As far as the possibility of adapting the timetable in order to suit the needs of the families (e.g. introduce more extra classes in the afternoon, offer afternoon activities, offer obligatory courses in the afternoon) it depends on the level of education.

Elementary school: at the time of enrolment, parents can express their options concerning the possible articulation of the weekly timetable, which, according to the regulations, is structured as follows: 24; 27 up to 30; 40 hours (full-time). The acceptance of options up to 30 hours per week or for full time is subject to the existence of staff resources and the availability of adequate services; these circumstances must be brought to the parent’s attention at the time of enrolment.

First-grade secondary school: in the application, the parent expresses his or her options for the possible articulation of the weekly timetable which is defined as 30 hours or 36 hours (extended time) which can be increased up to 40 hours if there are suitable services and facilities to allow the compulsory carrying out of activities and at the request of the majority of families.

Concerning textbooks, they are not public and are decided by the board of teachers of the individual educational institutions.

In elementary schools all textbooks are free and can be purchased from any bookshop, presenting the booking coupon provided by the municipality or delivered directly by the school on the first days of classes.

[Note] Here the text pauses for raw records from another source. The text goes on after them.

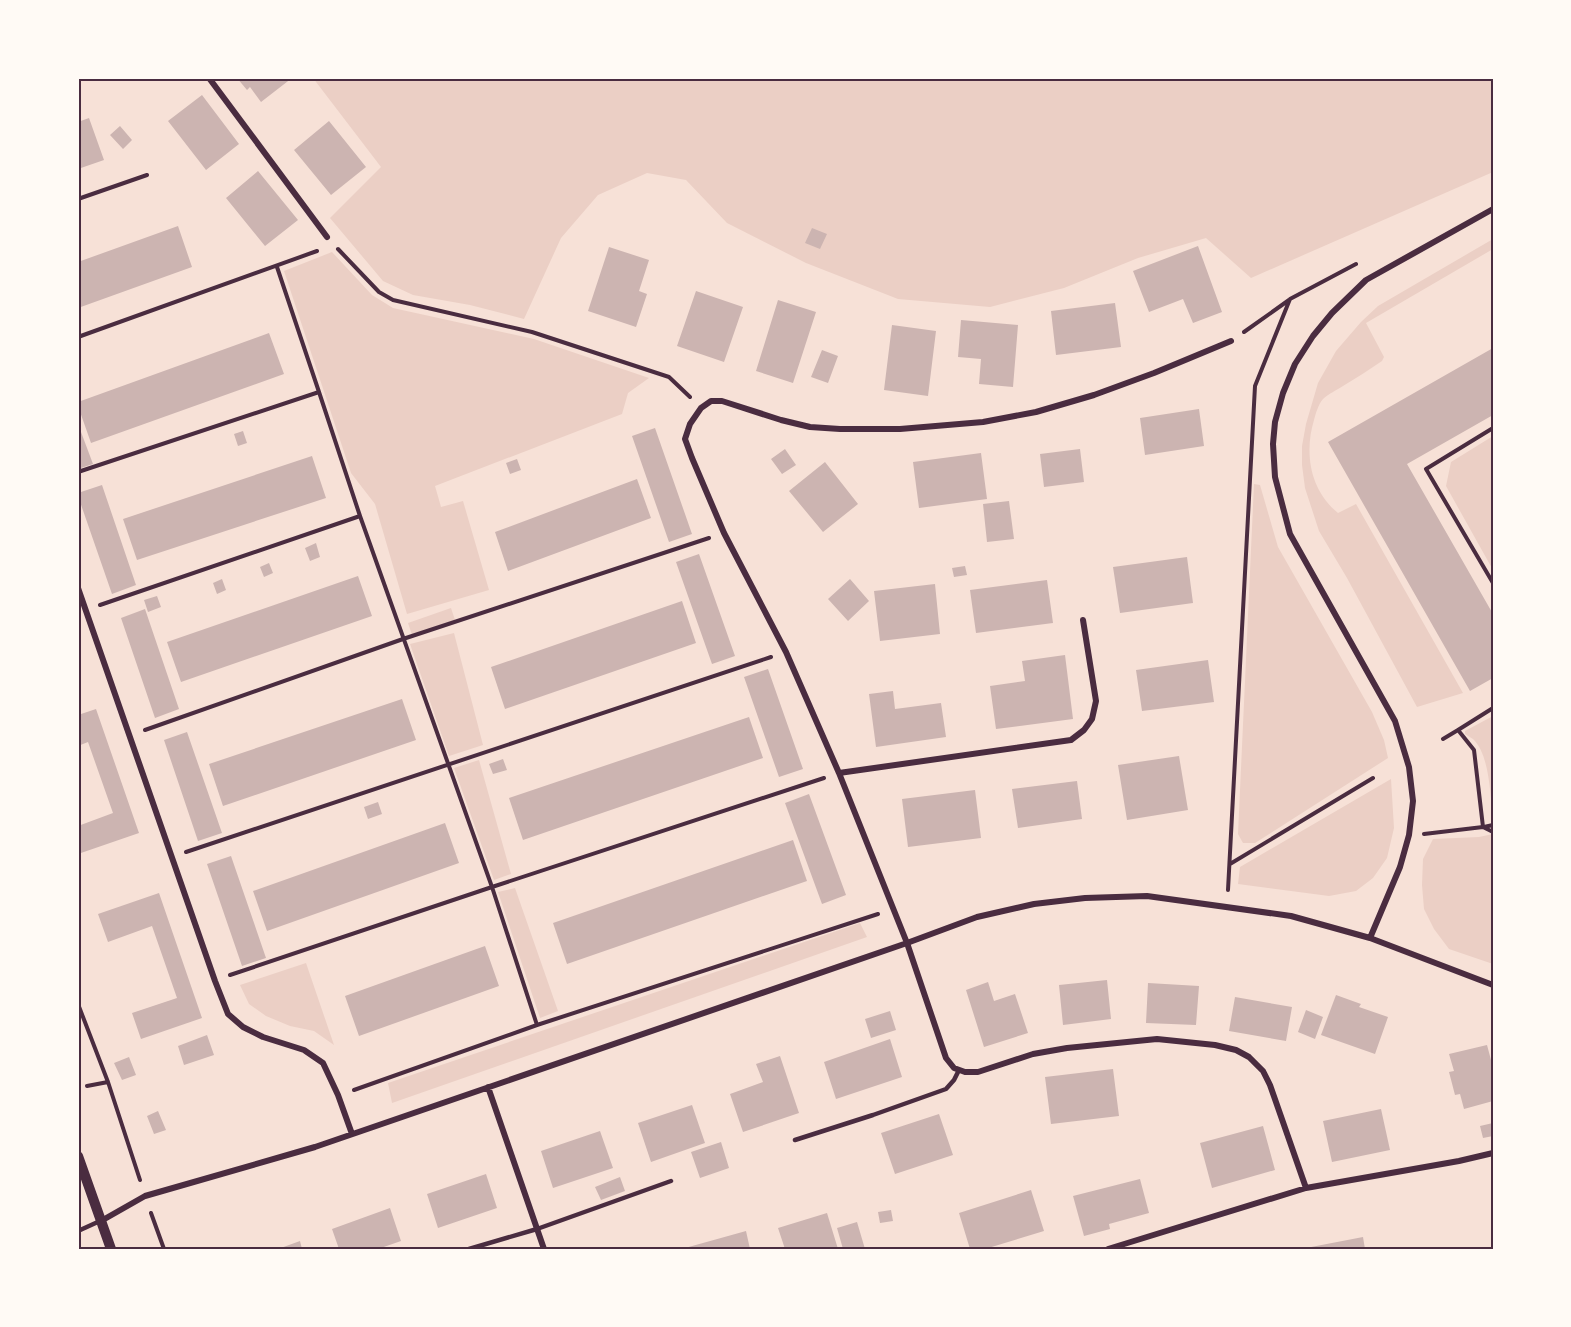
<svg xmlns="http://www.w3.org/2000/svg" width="1571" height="1327" font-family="Merriweather,serif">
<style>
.green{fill:#ebcfc5}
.building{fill:#ccb4b1}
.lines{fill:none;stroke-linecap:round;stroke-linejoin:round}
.path{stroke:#4a2c40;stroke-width:4}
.service{stroke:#4a2c40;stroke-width:4.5}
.minor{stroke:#4a2c40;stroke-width:6}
.tertiary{stroke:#4a2c40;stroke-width:10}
.neatline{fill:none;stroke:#4a2c40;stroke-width:2}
</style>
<rect width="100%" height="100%" fill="#f7e1d7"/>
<path class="green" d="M313 78H1493V172L1251 278 1206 238 1138 258 1064 288 990 307 898 299 806 263 727 223 686 180 647 173 598 195 561 238 524 319 470 305 413 295 383 281 330 218 381 167Z
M1493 239V249L1366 323 1384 357 1382 361C1369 370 1356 378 1343 386 1337 390 1328 394 1323 399 1318 405 1316 413 1314 420 1304 453 1310 490 1338 513L1356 504 1463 693 1417 707 1347 578 1319 531 1305 488 1302 465V446L1306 424 1318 383 1336 351 1361 322 1378 306Z
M332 252 372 295 393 308 534 339 649 378 628 393 622 414 435 486 441 507 463 501 489 590 407 614 375 504 351 473 284 271Z
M1493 436V570L1446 486 1451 462Z
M1254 484 1260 485 1278 547 1372 712 1384 740 1388 758 1255 843H1243L1238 834Z
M451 608 455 620 412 635 408 623Z
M454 633 483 745 449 756 410 644Z
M1493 716V817C1490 796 1490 755 1473 739 1470 737 1468 736 1465 734V731Z
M479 760 511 874 494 880 454 768Z
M1391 779 1394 828 1387 858 1373 878 1356 891 1329 896 1238 884 1240 867Z
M1493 834V964L1449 949 1434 929 1424 909 1422 885 1423 859 1433 839 1479 837Z
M515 888 558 1011 540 1018 498 892Z
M860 923 867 937 392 1103 388 1083Z
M306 963 334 1045 314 1031 290 1026 266 1016 249 1004 240 985Z"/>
<path class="building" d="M237 78H292L261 102 250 87 247 90Z
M202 95 239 144 206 170 168 121Z
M89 118 104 160 78 169V122Z
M329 121 366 167 331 195 294 150Z
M120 126 132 140 123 149 110 135Z
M258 171 298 220 265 246 226 198Z
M178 226 192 267 78 308V262Z
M812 228 827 234 820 249 805 243Z
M1198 246 1222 312 1193 323 1183 299 1149 312 1133 271Z
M609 247 649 260 639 291 647 294 636 327 588 311Z
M696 291 743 307 724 362 677 346Z
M778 300 816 312 793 383 756 371Z
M1115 303 1121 347 1056 355 1051 311Z
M961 320 1018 325 1013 387 979 384 981 359 958 357Z
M892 325 936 331 928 396 884 390Z
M269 333 284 374 91 443 78 406V402Z
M1493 348V415L1407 464 1493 614V678L1470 691 1328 442Z
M822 350 838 356 828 383 811 377Z
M1199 409 1204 446 1145 455 1140 418Z
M78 424 93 464 78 469Z
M655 428 692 534 669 542 632 436Z
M243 431 247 443 238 446 234 434Z
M785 449 796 465 782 474 771 459Z
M1080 449 1084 482 1044 487 1040 454Z
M981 453 987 499 919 508 913 462Z
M312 456 326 498 137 560 123 519Z
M517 459 521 470 510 474 506 463Z
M825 462 858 504 823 532 789 491Z
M637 479 651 518 508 571 495 532Z
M102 485 136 585 112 594 78 496V493Z
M1009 501 1014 539 987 542 983 504Z
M316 543 320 557 310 561 305 548Z
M699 554 735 656 712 664 676 562Z
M1187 557 1193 603 1120 613 1113 567Z
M269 563 273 573 264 577 260 567Z
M965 566 967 575 954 577 952 568Z
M358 576 372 616 181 682 167 642Z
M222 579 226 590 217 594 213 583Z
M850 579 869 601 848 621 828 599Z
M1047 580 1053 623 976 633 970 590Z
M935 584 940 634 880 641 874 591Z
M157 596 161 607 148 612 144 600Z
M682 601 696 643 505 709 491 667Z
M145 609 179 709 155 718 121 618Z
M1065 655 1073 719 996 729 990 686 1025 681 1022 661Z
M1208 660 1214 702 1142 711 1136 670Z
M768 669 803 769 779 777 744 677Z
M893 691 895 709 941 703 946 737 876 747 869 694Z
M402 699 416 740 223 806 209 764Z
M96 709 139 833 78 854V826L113 813 88 742 78 746V715Z
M749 717 763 758 523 840 509 798Z
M187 732 222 833 198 841 164 740Z
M1179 756 1188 810 1127 820 1118 765Z
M503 759 507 770 493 774 489 764Z
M1077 781 1082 819 1018 828 1012 789Z
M975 790 981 838 908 847 902 799Z
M809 794 846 895 822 904 785 803Z
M378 802 382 814 368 819 364 807Z
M445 823 459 863 267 931 253 891Z
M793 840 807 881 567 964 553 923Z
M231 856 266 958 242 966 207 864Z
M159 893 202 1018 141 1039 132 1013 177 998 152 926 108 942 98 914Z
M485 946 499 986 359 1036 345 996Z
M1107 980 1111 1019 1063 1025 1059 985Z
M988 982 994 1001 1015 994 1028 1033 984 1047 966 990Z
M1148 983 1199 986 1196 1025 1146 1023Z
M1336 995 1361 1004 1359 1007 1388 1017 1375 1054 1321 1035Z
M1235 997 1292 1007 1286 1041 1229 1031Z
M1306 1010 1323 1017 1315 1039 1298 1032Z
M890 1011 896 1030 871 1038 865 1019Z
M207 1035 214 1055 184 1065 178 1046Z
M890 1039 902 1077 836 1099 824 1062Z
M1487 1045 1491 1060 1493 1059V1101L1464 1109 1460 1094 1455 1095 1449 1072 1454 1071 1449 1054Z
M780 1056 799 1113 743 1132 730 1094 763 1082 756 1064Z
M129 1057 136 1075 122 1080 114 1063Z
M1113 1069 1119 1116 1051 1124 1045 1077Z
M692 1105 705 1143 651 1162 638 1123Z
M1381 1109 1390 1150 1332 1162 1323 1121Z
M158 1111 166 1130 154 1134 147 1116Z
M939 1114 953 1155 895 1174 881 1133Z
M1493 1123V1136L1483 1138 1480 1126Z
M1263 1126 1275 1170 1212 1188 1200 1143Z
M600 1131 613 1168 553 1188 541 1151Z
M721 1142 729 1168 700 1178 691 1152Z
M486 1174 497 1208 438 1228 427 1194Z
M620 1177 625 1191 601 1200 595 1187Z
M1140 1179 1149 1213 1109 1224 1110 1229 1084 1236 1073 1196Z
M1031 1190 1044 1231 985 1249H970L959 1213Z
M390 1208 401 1241 378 1249H339L332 1229Z
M891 1210 893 1221 880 1223 878 1212Z
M827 1213 838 1249H785L778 1228Z
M857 1222 865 1249H843L837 1228Z
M746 1231 750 1249H685V1248Z
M1363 1237 1365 1249H1306V1248Z
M300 1241 302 1249H278Z"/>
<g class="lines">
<path class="path" d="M78 199 147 175
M338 249 379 292 393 300 532 332 669 377 690 397
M277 267 319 392
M1244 332 1289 300
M78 337 317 251
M1493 428 1426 469 1493 583
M78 472 319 392 360 516
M100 605 360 516 492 887 537 1025
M145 730 403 639 709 538
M1458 730 1493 708
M1483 827 1493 832
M1484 827 1493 825
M1424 834 1483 827 1474 750 1458 730 1443 739
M186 852 771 657
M1230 864 1373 778
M1228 890 1255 386 1290 299 1356 264
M230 975 492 887 824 778
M78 1004 108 1082 140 1180
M87 1086 108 1082
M354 1090 537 1025 878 914
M151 1213 164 1249"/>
<path class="service" d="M795 1140 873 1115 946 1089 954 1080 959 1070
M78 1231 100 1221
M469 1249 537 1229 671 1181"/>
<path class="minor" d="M209 78 327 237
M1231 341 1154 373 1094 395 1036 412 983 422 900 429H840L810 427 781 420 722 401H711L701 408 690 424 685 439 692 458 724 533 786 652 839 773 907 943 946 1058 954 1068 965 1072H978L1033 1054 1067 1048 1157 1039 1215 1045 1236 1050 1249 1057 1263 1071 1270 1085 1306 1188
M78 588 215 981 228 1014 243 1027 263 1037 304 1050 323 1063 338 1095 352 1134
M839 773 1071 740 1084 730 1092 719 1096 701 1083 620
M1370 938 1400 867 1409 835 1413 801 1409 767 1395 721 1290 534 1275 477 1273 444 1275 422 1283 393 1295 364 1313 336 1332 313 1366 280 1493 209
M488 1087 544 1249
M101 1221 145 1196 315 1147 907 943 977 917 1034 904 1085 898 1147 896 1291 916 1370 938 1493 985
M1108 1249 1306 1188 1459 1161 1493 1153"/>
<path class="tertiary" d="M78 1156 111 1249"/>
</g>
<rect width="1571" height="1327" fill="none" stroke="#fffaf5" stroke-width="159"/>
<rect x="80" y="80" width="1412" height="1168" class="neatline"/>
</svg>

In the other schools, books are charged for.

There are additional expenses for students in public education, related to insurance costs, school trips, and canteen services.

Concerning special second-chance schools for students who have dropped out and wish to continue an older age, there are provincial centers for adult education (CPIA: Centri Provinciali per l’Istruzione Degli Adulti) are State schools established by the Ministry of Education and offer Italian and foreign citizens services and activities for adult education.

There are special foreign language schools for students who may not speak the native language, but they are private schools.

As far as the obligation to apply the national educational program is concerned, in Italy, there are National Indications, guidelines that the State traces for determining the essential levels of services that must be guaranteed throughout the national territory. The Regions have concurrent legislative powers in the field of education and exclusive legislative powers in the field of education and vocational training. State educational institutions have teaching, organizational and research, experimentation, and develop autonomy.